**Task objective:**
Among the lines below, output only those between the line holding "right front paw: (403, 1206)" and the line holding "right back paw: (1080, 726)", inclusive, exactly as written and with no pictures.

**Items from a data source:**
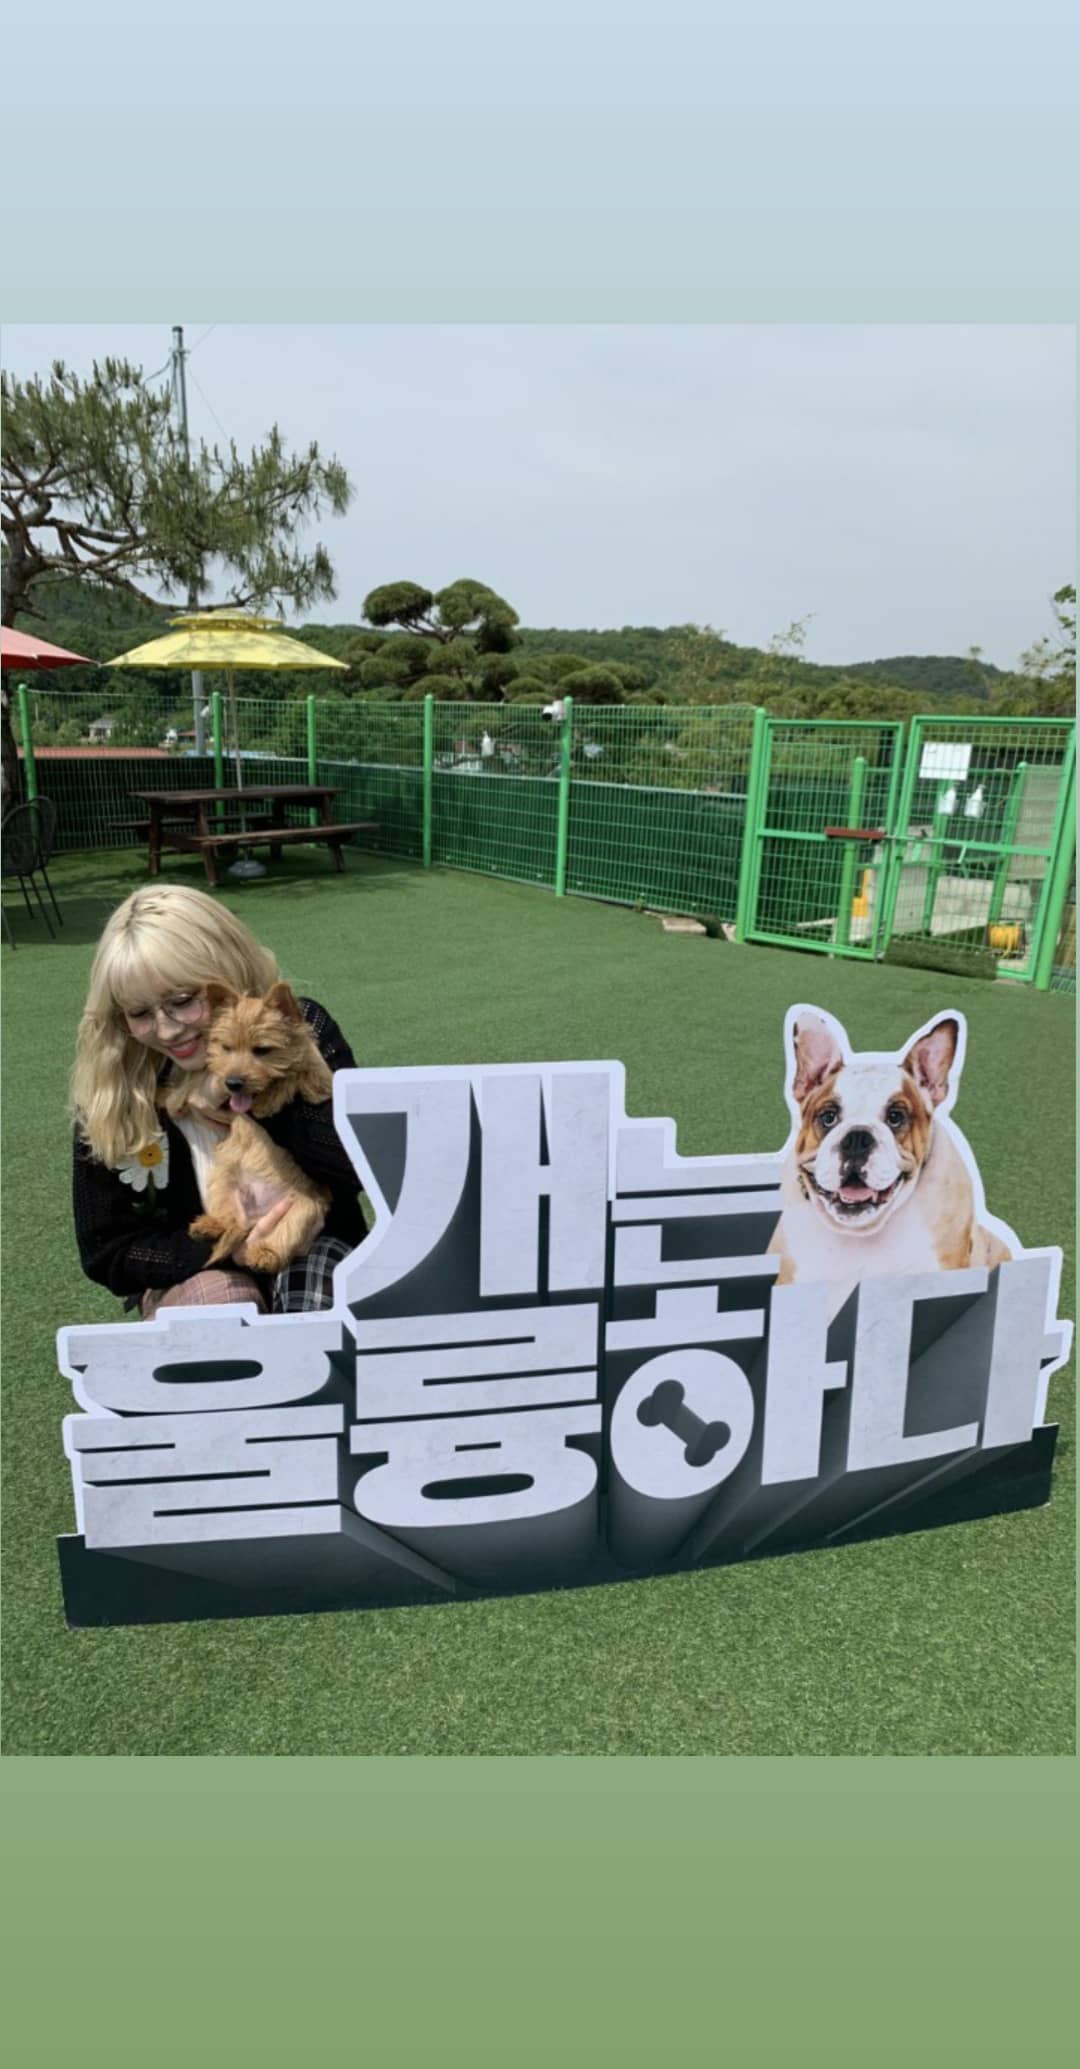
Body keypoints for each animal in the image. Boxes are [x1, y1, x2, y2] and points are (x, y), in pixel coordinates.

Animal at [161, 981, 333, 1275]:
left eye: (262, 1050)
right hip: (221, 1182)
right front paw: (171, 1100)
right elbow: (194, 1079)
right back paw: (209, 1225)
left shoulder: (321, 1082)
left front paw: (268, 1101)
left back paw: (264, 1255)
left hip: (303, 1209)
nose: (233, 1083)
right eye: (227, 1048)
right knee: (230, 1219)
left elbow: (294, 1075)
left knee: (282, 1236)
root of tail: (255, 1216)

--

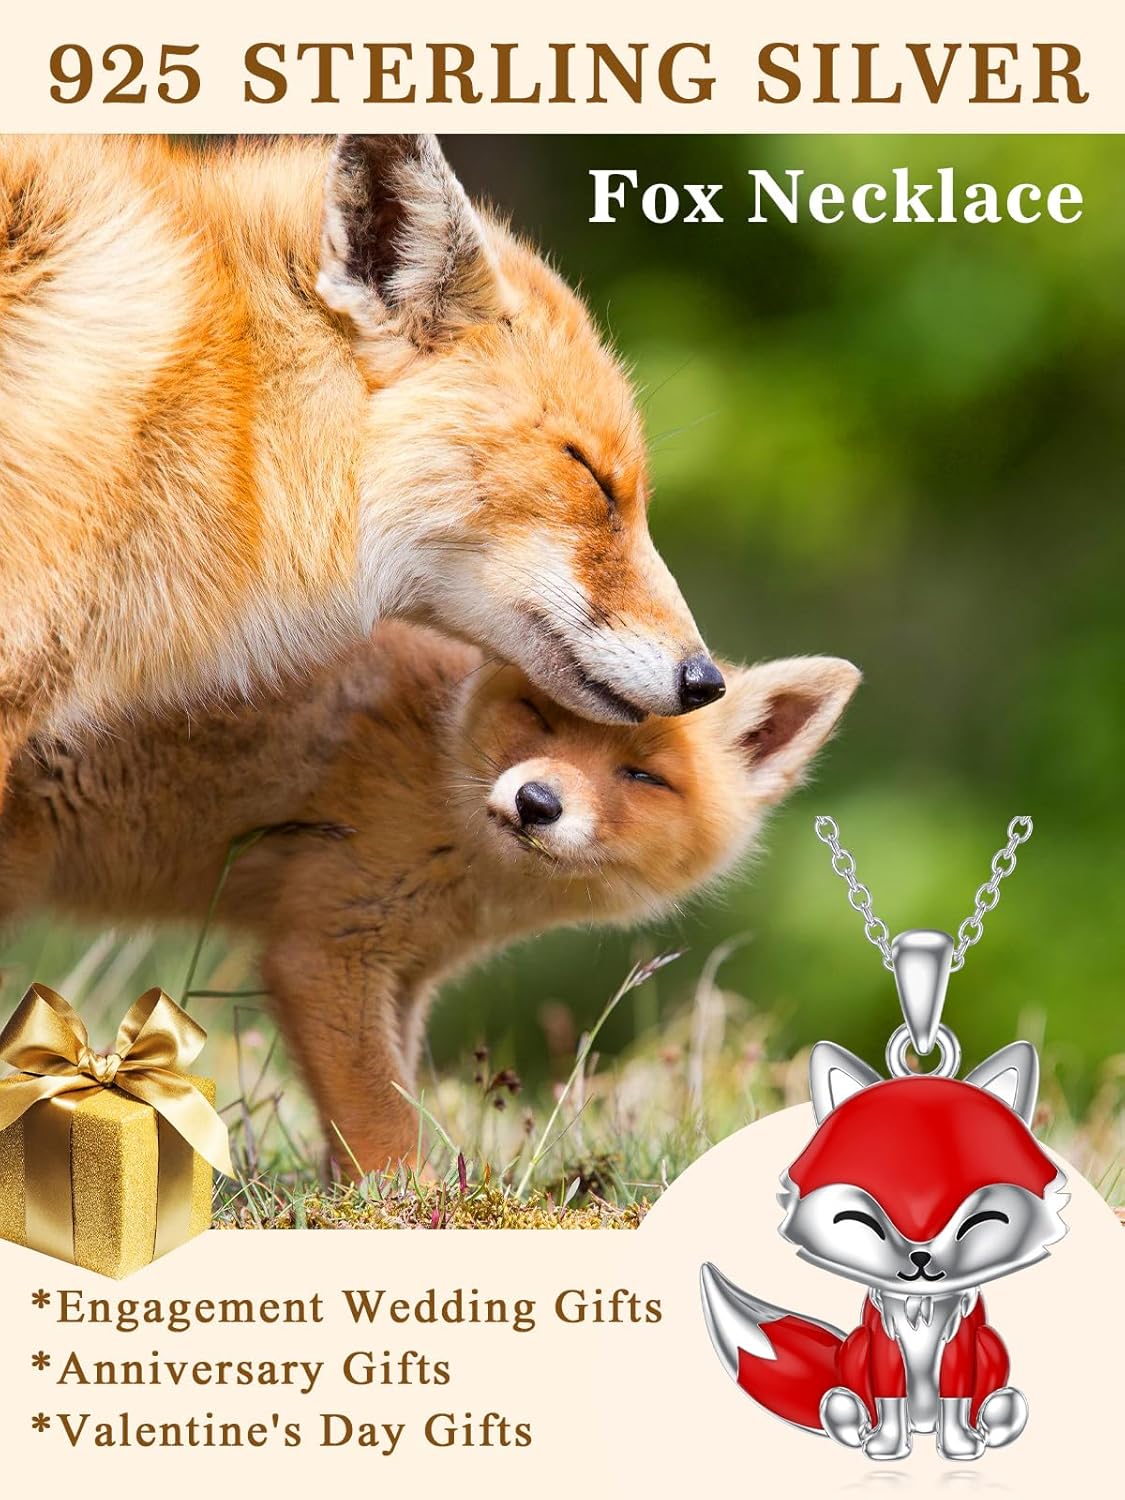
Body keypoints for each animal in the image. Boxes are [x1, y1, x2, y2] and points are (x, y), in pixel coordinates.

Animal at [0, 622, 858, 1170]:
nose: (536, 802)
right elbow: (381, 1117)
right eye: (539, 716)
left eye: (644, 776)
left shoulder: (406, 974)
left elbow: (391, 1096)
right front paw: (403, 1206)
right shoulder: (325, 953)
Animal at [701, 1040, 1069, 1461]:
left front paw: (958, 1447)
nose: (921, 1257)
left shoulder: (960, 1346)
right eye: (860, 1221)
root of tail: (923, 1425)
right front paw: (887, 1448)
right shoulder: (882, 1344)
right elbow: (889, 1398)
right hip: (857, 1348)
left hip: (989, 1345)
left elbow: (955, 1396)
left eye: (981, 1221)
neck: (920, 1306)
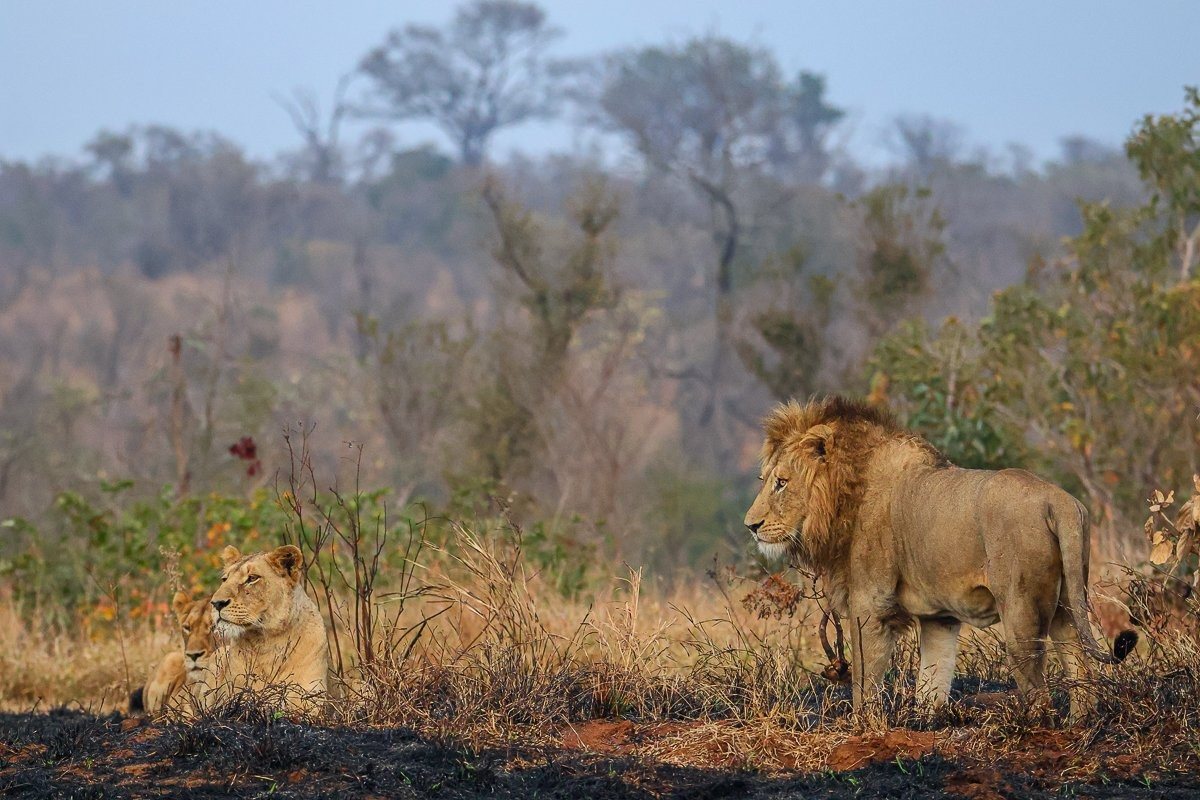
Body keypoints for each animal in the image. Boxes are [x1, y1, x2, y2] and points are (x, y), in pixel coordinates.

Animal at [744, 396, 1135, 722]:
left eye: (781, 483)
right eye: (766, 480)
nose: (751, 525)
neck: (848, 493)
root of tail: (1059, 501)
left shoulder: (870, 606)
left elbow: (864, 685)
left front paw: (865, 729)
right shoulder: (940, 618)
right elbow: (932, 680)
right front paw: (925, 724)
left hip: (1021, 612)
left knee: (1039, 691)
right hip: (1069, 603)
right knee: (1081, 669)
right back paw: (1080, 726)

---

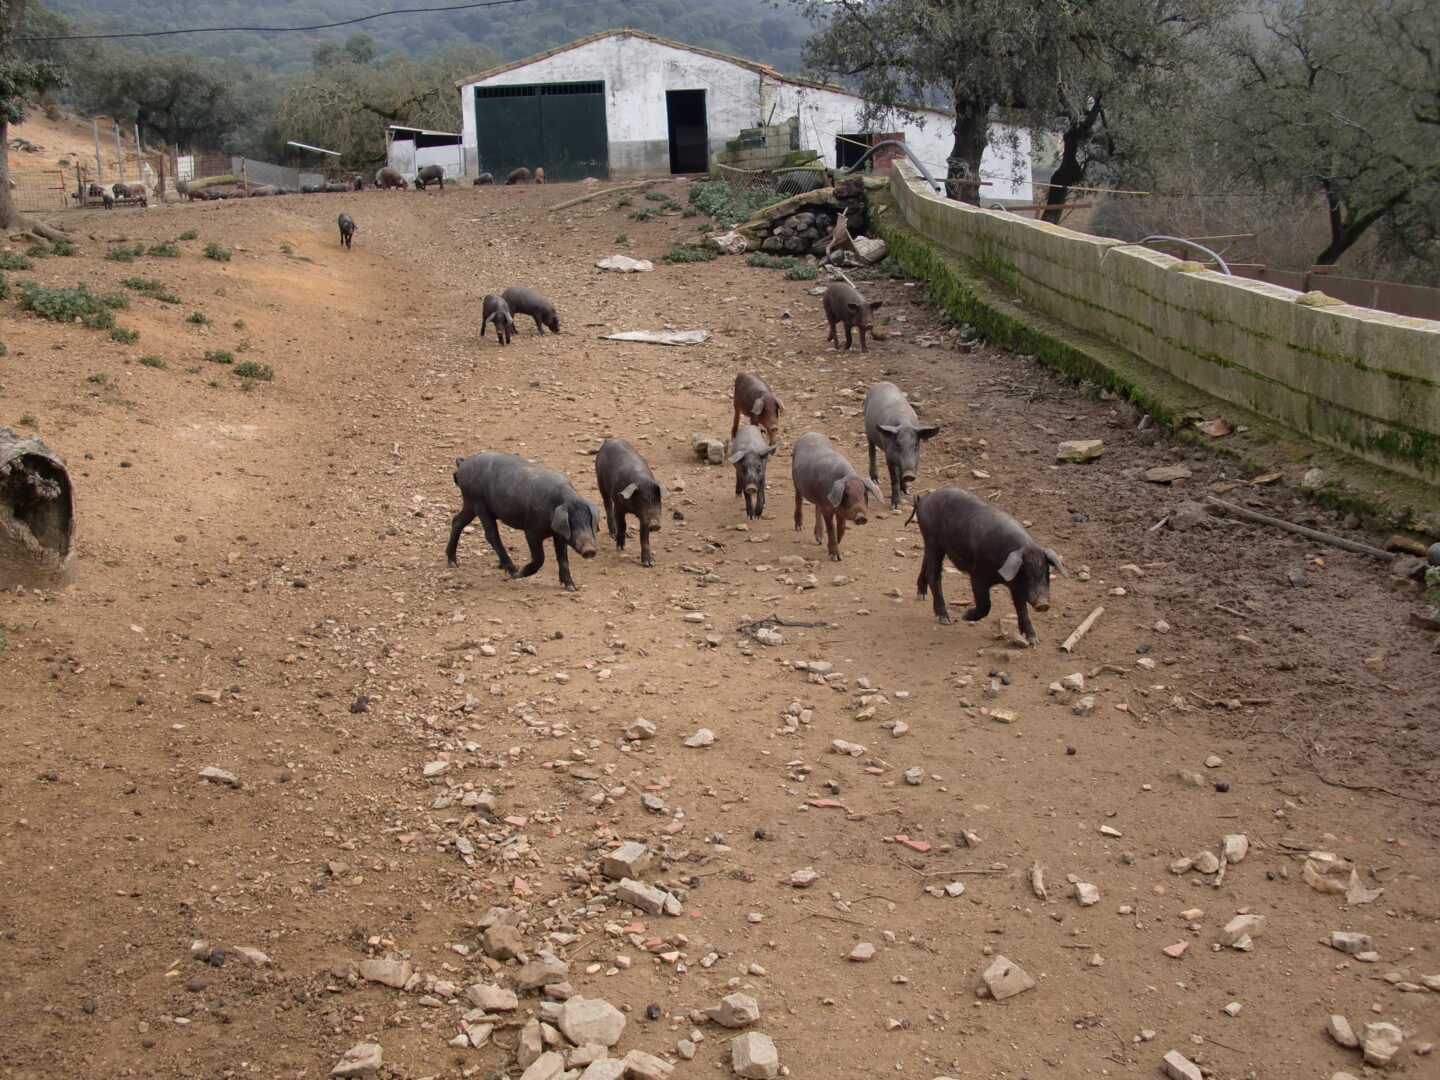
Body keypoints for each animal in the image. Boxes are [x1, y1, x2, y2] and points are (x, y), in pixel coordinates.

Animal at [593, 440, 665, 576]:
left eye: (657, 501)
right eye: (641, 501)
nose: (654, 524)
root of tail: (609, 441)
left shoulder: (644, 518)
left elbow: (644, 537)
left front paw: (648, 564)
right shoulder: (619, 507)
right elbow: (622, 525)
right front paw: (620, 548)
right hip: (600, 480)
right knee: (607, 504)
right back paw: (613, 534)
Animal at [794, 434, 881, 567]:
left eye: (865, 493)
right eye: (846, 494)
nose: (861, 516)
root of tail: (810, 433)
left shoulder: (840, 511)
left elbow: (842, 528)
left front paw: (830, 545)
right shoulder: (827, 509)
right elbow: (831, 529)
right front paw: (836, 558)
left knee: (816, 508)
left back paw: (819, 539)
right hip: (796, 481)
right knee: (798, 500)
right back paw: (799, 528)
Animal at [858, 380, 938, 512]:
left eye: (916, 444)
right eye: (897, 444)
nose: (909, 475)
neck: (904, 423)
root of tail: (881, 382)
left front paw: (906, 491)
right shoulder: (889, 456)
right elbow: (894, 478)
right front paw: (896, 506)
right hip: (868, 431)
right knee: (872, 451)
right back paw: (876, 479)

**Result:**
right front paw: (403, 1206)
right shoulder: (325, 953)
Animal at [701, 1040, 1069, 1461]:
left front paw: (958, 1447)
nose: (921, 1257)
left shoulder: (960, 1346)
right eye: (860, 1221)
root of tail: (923, 1425)
right front paw: (887, 1448)
right shoulder: (882, 1344)
right elbow: (889, 1398)
right hip: (857, 1348)
left hip: (989, 1345)
left elbow: (955, 1396)
left eye: (981, 1221)
neck: (920, 1306)
Body keypoints for each animal in the image. Boxes are [x1, y1, x2, y2] and points are (x, y), in pixel coordinates.

Animal at [744, 396, 1135, 722]:
left eye: (781, 483)
right eye: (766, 480)
nose: (751, 525)
neck: (848, 493)
root of tail: (1059, 501)
left shoulder: (870, 606)
left elbow: (864, 685)
left front paw: (865, 729)
right shoulder: (940, 618)
right elbow: (932, 680)
right front paw: (925, 724)
left hip: (1021, 612)
left knee: (1039, 691)
right hip: (1069, 603)
right knee: (1081, 669)
right back paw: (1080, 726)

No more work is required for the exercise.